━━ Raw data
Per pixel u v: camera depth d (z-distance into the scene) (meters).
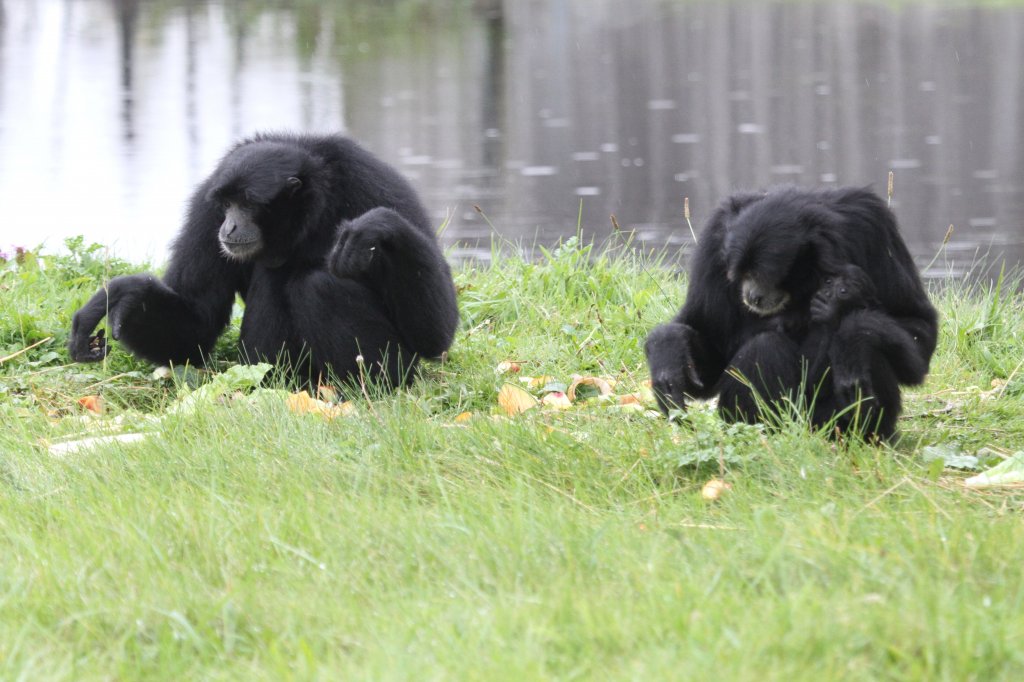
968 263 26.62
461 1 98.94
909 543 7.75
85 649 7.00
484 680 6.15
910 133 45.12
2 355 14.12
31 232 29.22
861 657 6.28
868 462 9.84
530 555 7.93
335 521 8.66
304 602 7.34
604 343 14.86
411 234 12.73
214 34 80.75
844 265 10.52
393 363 13.16
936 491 9.18
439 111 53.06
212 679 6.54
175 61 69.19
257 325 13.56
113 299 13.34
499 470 10.05
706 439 10.09
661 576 7.54
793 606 6.68
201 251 13.80
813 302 10.63
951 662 6.16
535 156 42.78
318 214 13.36
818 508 8.80
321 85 60.41
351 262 12.34
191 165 39.88
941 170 38.41
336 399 12.83
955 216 32.00
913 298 10.91
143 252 24.28
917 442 11.11
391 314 13.24
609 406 12.20
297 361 13.48
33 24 85.19
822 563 7.47
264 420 11.23
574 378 13.64
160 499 9.19
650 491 9.64
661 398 10.95
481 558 7.86
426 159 42.44
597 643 6.64
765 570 7.29
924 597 6.75
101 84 60.50
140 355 13.84
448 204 35.09
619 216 33.44
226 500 9.27
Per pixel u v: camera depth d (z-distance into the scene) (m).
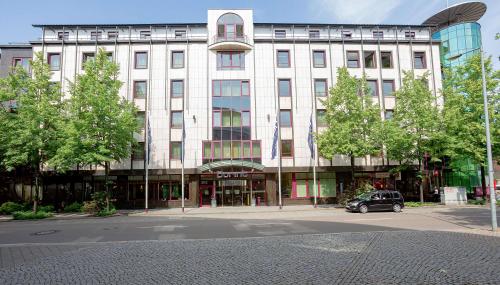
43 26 37.41
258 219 22.89
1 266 9.86
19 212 26.69
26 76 29.16
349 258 9.81
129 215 28.20
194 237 14.97
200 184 36.34
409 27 40.22
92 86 28.33
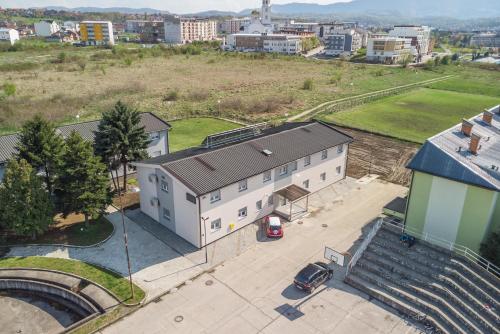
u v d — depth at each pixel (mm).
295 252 34625
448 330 25906
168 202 36469
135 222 38906
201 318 26953
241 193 36781
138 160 43656
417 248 32188
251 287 30078
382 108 87875
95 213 35312
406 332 26078
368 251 32875
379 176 50844
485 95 106938
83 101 83938
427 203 33125
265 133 45969
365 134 68438
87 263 32375
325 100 94312
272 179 39656
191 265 32594
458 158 31641
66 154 34531
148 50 183750
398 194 45688
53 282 30078
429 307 27328
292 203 43062
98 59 160625
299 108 85750
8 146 42219
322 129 48156
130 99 88938
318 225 39000
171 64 152375
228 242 35875
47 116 71250
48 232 36562
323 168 45781
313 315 27344
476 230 30984
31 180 33375
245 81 118312
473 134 33062
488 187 29125
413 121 77438
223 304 28266
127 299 28469
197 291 29547
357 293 29641
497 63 184000
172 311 27547
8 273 30953
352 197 44906
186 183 33156
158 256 33688
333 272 31875
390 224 34781
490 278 28375
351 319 27078
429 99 99062
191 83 112250
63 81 109562
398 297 28766
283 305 28250
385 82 124500
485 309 26375
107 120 41906
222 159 37625
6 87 85750
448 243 32188
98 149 41562
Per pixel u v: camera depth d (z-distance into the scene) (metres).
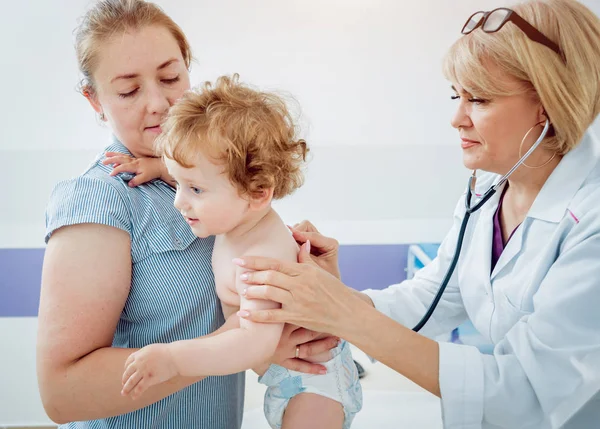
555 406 1.02
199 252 1.07
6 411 2.24
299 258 1.09
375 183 2.17
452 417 1.07
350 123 2.12
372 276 2.33
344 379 1.18
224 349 0.95
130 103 1.07
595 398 1.06
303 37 2.05
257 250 1.04
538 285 1.14
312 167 2.15
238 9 2.02
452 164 2.16
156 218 1.04
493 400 1.05
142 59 1.05
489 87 1.09
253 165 0.97
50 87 2.06
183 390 1.08
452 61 1.15
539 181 1.20
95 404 0.96
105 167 1.07
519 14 1.11
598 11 1.87
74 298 0.95
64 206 0.99
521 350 1.07
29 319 2.23
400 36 2.05
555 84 1.05
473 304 1.33
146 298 1.03
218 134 0.95
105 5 1.07
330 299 1.03
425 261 2.10
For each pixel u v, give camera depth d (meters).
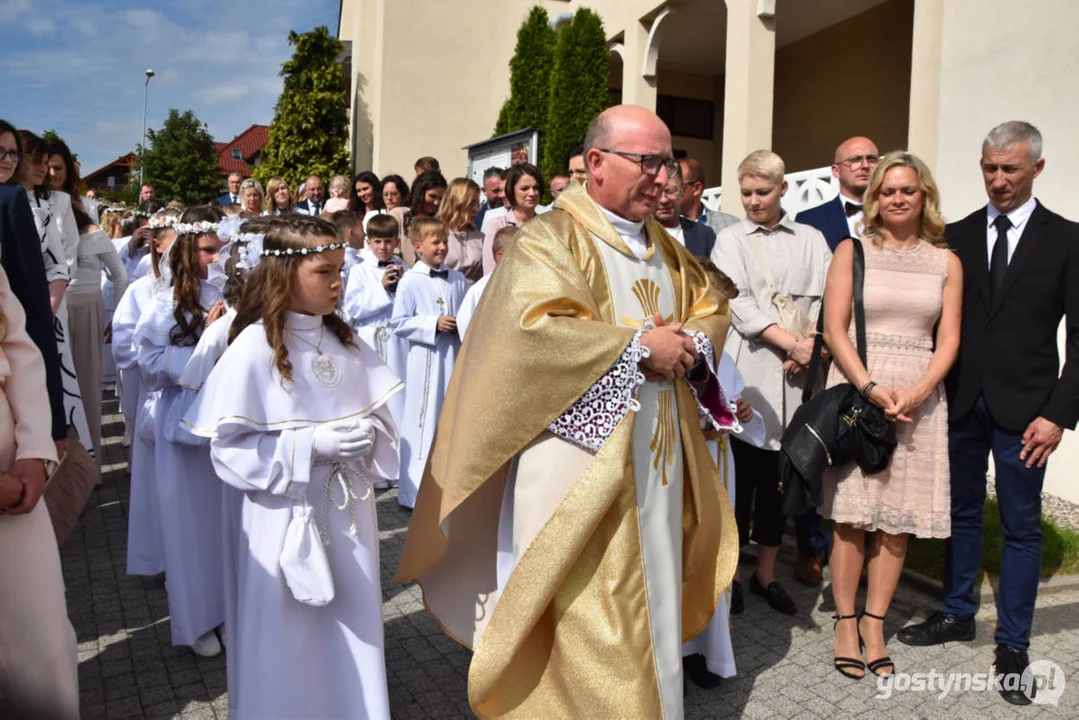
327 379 3.00
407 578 3.24
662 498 2.88
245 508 2.90
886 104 11.30
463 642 3.24
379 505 6.21
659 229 3.27
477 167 11.77
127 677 3.61
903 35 10.97
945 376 3.81
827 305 3.89
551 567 2.68
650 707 2.68
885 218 3.85
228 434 2.79
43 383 2.74
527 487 2.83
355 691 2.91
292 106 17.86
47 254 5.01
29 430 2.66
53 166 5.70
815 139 12.75
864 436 3.62
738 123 9.07
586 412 2.73
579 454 2.79
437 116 15.73
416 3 15.50
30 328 3.27
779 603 4.42
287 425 2.86
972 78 6.43
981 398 3.88
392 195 8.51
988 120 6.31
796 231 4.62
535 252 2.81
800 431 3.67
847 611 3.82
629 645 2.70
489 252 6.30
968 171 6.46
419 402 6.00
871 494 3.70
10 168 3.56
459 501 2.78
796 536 4.89
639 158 2.84
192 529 3.78
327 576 2.78
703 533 3.09
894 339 3.75
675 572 2.90
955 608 4.09
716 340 3.13
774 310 4.46
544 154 11.26
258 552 2.85
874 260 3.82
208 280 4.17
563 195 3.11
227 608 3.08
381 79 15.42
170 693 3.48
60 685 2.76
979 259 3.86
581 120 10.79
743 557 5.18
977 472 4.00
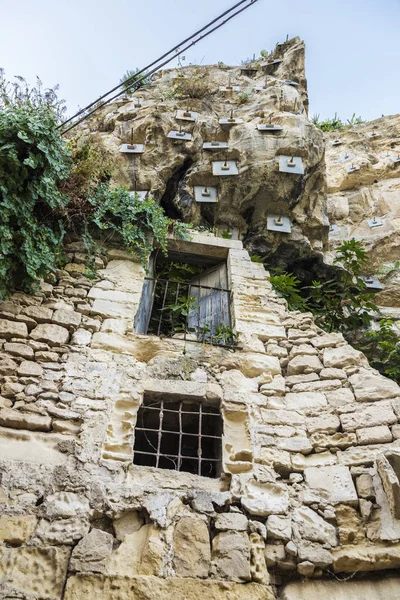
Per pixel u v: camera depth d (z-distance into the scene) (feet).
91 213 17.06
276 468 11.80
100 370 13.10
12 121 14.32
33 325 13.84
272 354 14.65
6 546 9.31
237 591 9.32
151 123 26.45
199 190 24.09
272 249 24.11
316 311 21.43
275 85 31.07
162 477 11.24
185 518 10.32
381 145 40.09
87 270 15.72
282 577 10.05
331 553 10.19
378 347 22.62
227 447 12.09
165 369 13.53
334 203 35.45
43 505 10.02
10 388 12.03
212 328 16.29
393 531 10.22
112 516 10.14
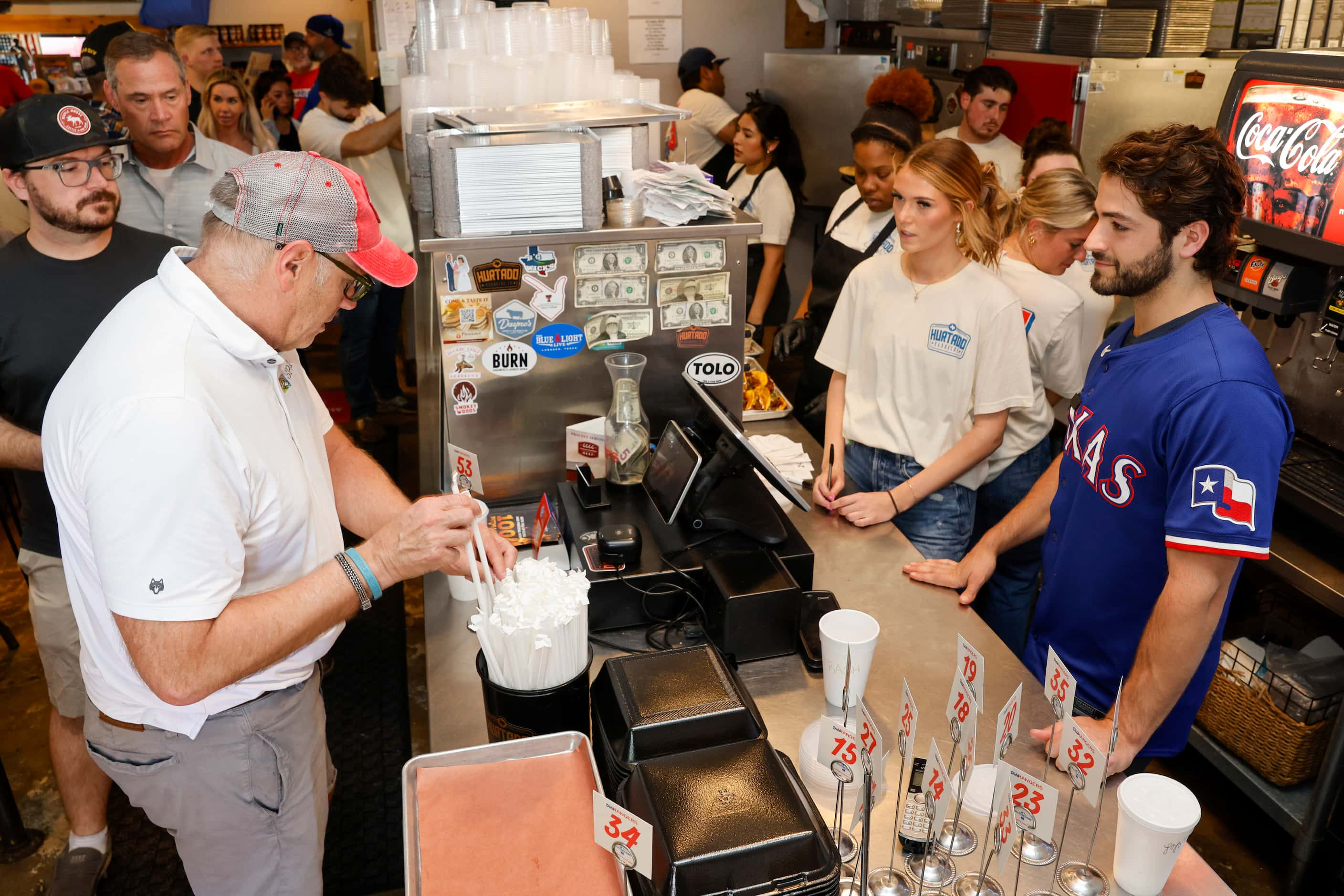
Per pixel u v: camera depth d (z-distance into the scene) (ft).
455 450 7.29
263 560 4.78
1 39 20.49
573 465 7.42
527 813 4.14
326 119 14.76
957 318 7.46
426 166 7.48
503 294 6.94
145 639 4.09
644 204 7.21
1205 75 12.12
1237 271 8.38
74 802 7.35
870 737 3.68
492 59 8.09
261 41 22.57
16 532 12.71
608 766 4.53
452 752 4.35
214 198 4.31
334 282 4.53
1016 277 8.48
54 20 20.67
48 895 7.36
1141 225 5.04
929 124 16.33
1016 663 5.88
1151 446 5.19
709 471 6.12
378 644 11.03
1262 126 8.13
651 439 7.72
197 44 15.30
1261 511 4.73
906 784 4.29
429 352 8.12
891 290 7.88
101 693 4.86
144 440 4.00
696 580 5.94
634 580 5.86
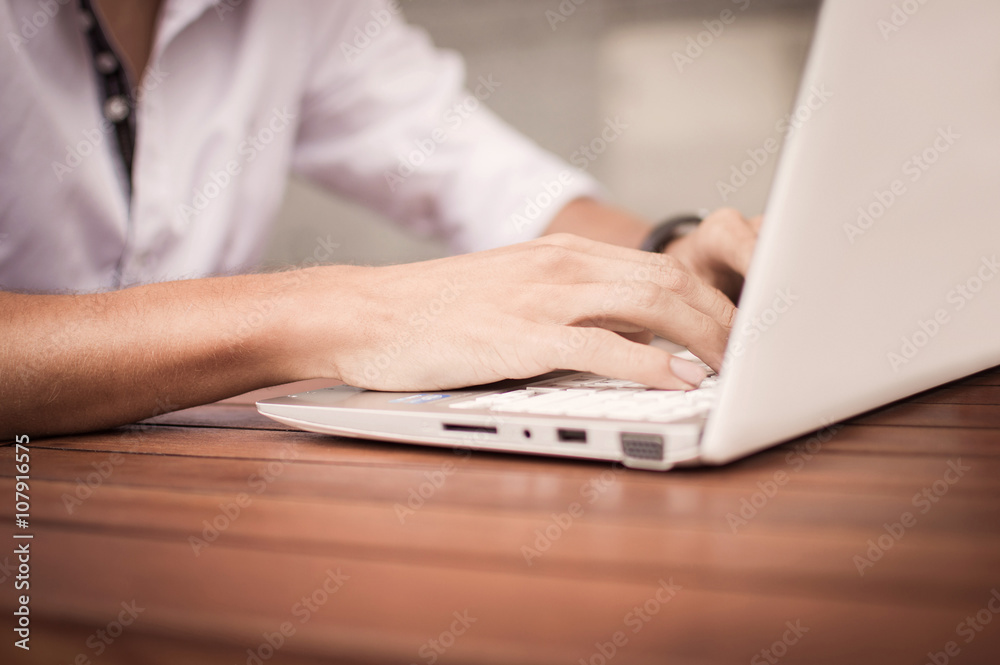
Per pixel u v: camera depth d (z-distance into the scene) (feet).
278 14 4.46
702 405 1.35
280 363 1.93
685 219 3.23
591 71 17.57
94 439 1.82
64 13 3.65
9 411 1.79
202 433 1.87
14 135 3.44
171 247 4.11
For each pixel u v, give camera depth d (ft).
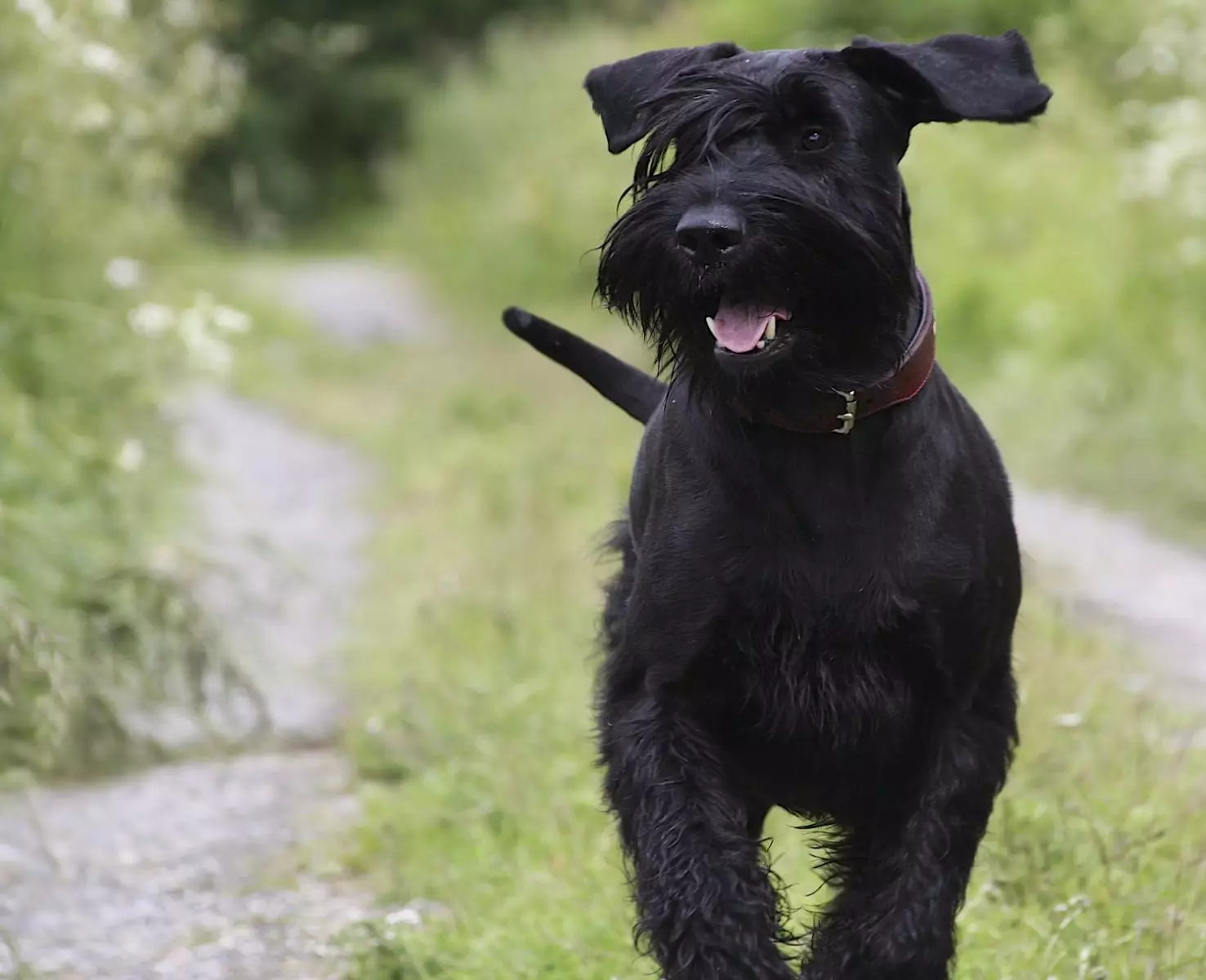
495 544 34.55
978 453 15.06
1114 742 21.68
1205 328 45.52
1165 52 48.47
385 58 149.07
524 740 23.68
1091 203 58.34
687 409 14.83
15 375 30.40
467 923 18.39
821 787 15.06
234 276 83.87
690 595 14.44
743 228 13.82
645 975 16.81
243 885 20.56
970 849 14.46
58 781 24.64
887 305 14.24
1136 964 16.38
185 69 45.14
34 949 18.81
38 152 30.94
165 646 25.13
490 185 92.32
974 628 14.46
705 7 85.66
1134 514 38.63
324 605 32.14
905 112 15.08
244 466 45.52
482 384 57.26
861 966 14.16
━━━━
From the first line to the last, set down the data exactly, without the pictures.

Solution to the problem.
Per pixel u v: camera depth d (z-distance into the scene) (meters).
968 263 26.62
461 1 98.94
909 543 7.75
85 649 7.00
484 680 6.15
910 133 45.12
2 355 14.12
31 232 29.22
861 657 6.28
868 462 9.84
530 555 7.93
335 521 8.66
304 602 7.34
604 343 14.86
411 234 12.73
214 34 80.75
844 265 10.52
393 363 13.16
936 491 9.18
439 111 53.06
212 679 6.54
175 61 69.19
257 325 13.56
113 299 13.34
499 470 10.05
706 439 10.09
661 576 7.54
793 606 6.68
201 251 13.80
813 302 10.63
951 662 6.16
535 156 42.78
318 214 13.36
818 508 8.80
321 85 60.41
351 262 12.34
191 165 39.88
941 170 38.41
336 399 12.83
955 216 32.00
913 298 10.91
143 252 24.28
917 442 11.11
391 314 13.24
609 406 12.20
297 361 13.48
33 24 85.19
822 563 7.47
264 420 11.23
574 378 13.64
160 499 9.19
650 491 9.64
661 398 10.95
481 558 7.86
426 159 42.44
597 643 6.64
765 570 7.29
924 597 6.75
101 84 60.50
140 355 13.84
448 204 35.09
619 216 33.44
226 500 9.27
Per pixel u v: camera depth d (z-distance into the scene) (m).
43 26 37.41
258 219 22.89
1 266 9.86
19 212 26.69
26 76 29.16
349 258 9.81
129 215 28.20
194 237 14.97
200 184 36.34
409 27 40.22
92 86 28.33
u v d — depth at each pixel (mm).
295 252 34625
448 330 25906
168 202 36469
135 222 38906
201 318 26953
241 193 36781
138 160 43656
417 248 32188
251 287 30078
382 108 87875
95 213 35312
406 332 26078
368 251 32875
379 176 50844
485 95 106938
83 101 83938
427 203 33125
265 133 45969
365 134 68438
87 263 32375
325 100 94312
272 179 39656
191 265 32594
458 158 31641
66 154 34531
148 50 183750
398 194 45688
53 282 30078
429 307 27328
292 203 43062
98 59 160625
299 108 85750
8 146 42219
322 129 48156
130 99 88938
318 225 39000
171 64 152375
228 242 35875
47 116 71250
48 232 36562
323 168 45781
313 315 27344
476 230 30984
31 180 33375
245 81 118312
473 134 33062
488 187 29125
413 121 77438
223 304 28266
127 299 28469
197 291 29547
357 293 29641
497 63 184000
172 311 27547
8 273 30953
352 197 44906
186 183 33156
158 256 33688
333 272 31875
390 224 34781
490 278 28375
351 319 27078
429 99 99062
191 83 112250
63 81 109562
398 297 28766
283 305 28250
385 82 124500
485 309 26375
107 120 41906
222 159 37625
6 87 85750
448 243 32188
98 149 41562
Per pixel u v: camera depth d (z-distance into the scene) (metres).
555 406 1.02
199 252 1.07
6 411 2.24
299 258 1.09
375 183 2.17
452 417 1.07
350 123 2.12
372 276 2.33
344 379 1.18
224 349 0.95
130 103 1.07
595 398 1.06
303 37 2.05
257 250 1.04
538 285 1.14
312 167 2.15
238 9 2.02
452 164 2.16
156 218 1.04
493 400 1.05
142 59 1.05
489 87 1.09
253 165 0.97
50 87 2.06
183 390 1.08
452 61 1.15
539 181 1.20
95 404 0.96
105 167 1.07
519 14 1.11
598 11 1.87
74 298 0.95
64 206 0.99
521 350 1.07
29 319 2.23
400 36 2.05
555 84 1.05
473 304 1.33
146 298 1.03
218 134 0.95
105 5 1.07
330 299 1.03
425 261 2.10
For each pixel u v, give camera depth d (meters).
327 379 3.00
407 578 3.24
662 498 2.88
245 508 2.90
886 104 11.30
463 642 3.24
379 505 6.21
659 229 3.27
477 167 11.77
127 677 3.61
903 35 10.97
945 376 3.81
827 305 3.89
551 567 2.68
650 707 2.68
885 218 3.85
228 434 2.79
43 383 2.74
527 487 2.83
355 691 2.91
292 106 17.86
47 254 5.01
29 430 2.66
53 166 5.70
815 139 12.75
864 436 3.62
738 123 9.07
586 412 2.73
579 454 2.79
437 116 15.73
416 3 15.50
30 328 3.27
779 603 4.42
287 425 2.86
972 78 6.43
981 398 3.88
392 195 8.51
988 120 6.31
796 231 4.62
535 252 2.81
800 431 3.67
847 611 3.82
629 645 2.70
489 252 6.30
968 171 6.46
419 402 6.00
871 494 3.70
10 168 3.56
459 501 2.78
796 536 4.89
639 158 2.84
192 529 3.78
327 576 2.78
703 533 3.09
894 339 3.75
675 572 2.90
955 608 4.09
716 340 3.13
774 310 4.46
544 154 11.26
258 552 2.85
874 260 3.82
208 280 4.17
563 195 3.11
227 608 3.08
381 79 15.42
170 693 3.48
60 685 2.76
979 259 3.86
581 120 10.79
743 557 5.18
977 472 4.00
Per pixel u v: camera depth d (z-distance into the scene) (feet).
91 213 17.06
276 468 11.80
100 370 13.10
12 121 14.32
33 325 13.84
272 354 14.65
6 546 9.31
237 591 9.32
151 123 26.45
199 190 24.09
272 249 24.11
316 311 21.43
275 85 31.07
162 477 11.24
185 518 10.32
381 145 40.09
87 270 15.72
282 577 10.05
331 553 10.19
378 347 22.62
227 447 12.09
165 369 13.53
334 203 35.45
43 505 10.02
10 388 12.03
212 328 16.29
393 531 10.22
112 516 10.14
Per pixel u v: camera depth d (z-distance into the scene) (ft).
455 450 7.29
263 560 4.78
1 39 20.49
573 465 7.42
527 813 4.14
326 119 14.76
957 318 7.46
426 166 7.48
503 294 6.94
145 639 4.09
644 204 7.21
1205 75 12.12
1237 271 8.38
74 802 7.35
870 737 3.68
492 59 8.09
261 41 22.57
16 532 12.71
608 766 4.53
452 752 4.35
214 198 4.31
334 282 4.53
1016 277 8.48
54 20 20.67
48 895 7.36
1141 225 5.04
929 124 16.33
1016 663 5.88
1151 446 5.19
709 471 6.12
378 644 11.03
1262 126 8.13
651 439 7.72
197 44 15.30
1261 511 4.73
906 784 4.29
429 352 8.12
891 290 7.88
101 693 4.86
144 440 4.00
696 580 5.94
634 580 5.86
Per pixel u v: camera depth d (z-distance into the scene) (feet).
278 14 4.46
702 405 1.35
280 363 1.93
685 219 3.23
591 71 17.57
94 439 1.82
64 13 3.65
9 411 1.79
202 433 1.87
14 135 3.44
171 247 4.11
For each pixel u v, give camera depth d (ft).
495 544 34.55
978 453 15.06
1114 742 21.68
1205 328 45.52
1165 52 48.47
385 58 149.07
524 740 23.68
1091 203 58.34
687 409 14.83
15 375 30.40
467 923 18.39
821 787 15.06
234 276 83.87
690 595 14.44
743 228 13.82
645 975 16.81
243 885 20.56
970 849 14.46
58 781 24.64
887 305 14.24
1136 964 16.38
185 69 45.14
34 949 18.81
38 152 30.94
165 646 25.13
490 185 92.32
974 628 14.46
705 7 85.66
1134 514 38.63
324 605 32.14
905 112 15.08
244 466 45.52
482 384 57.26
861 966 14.16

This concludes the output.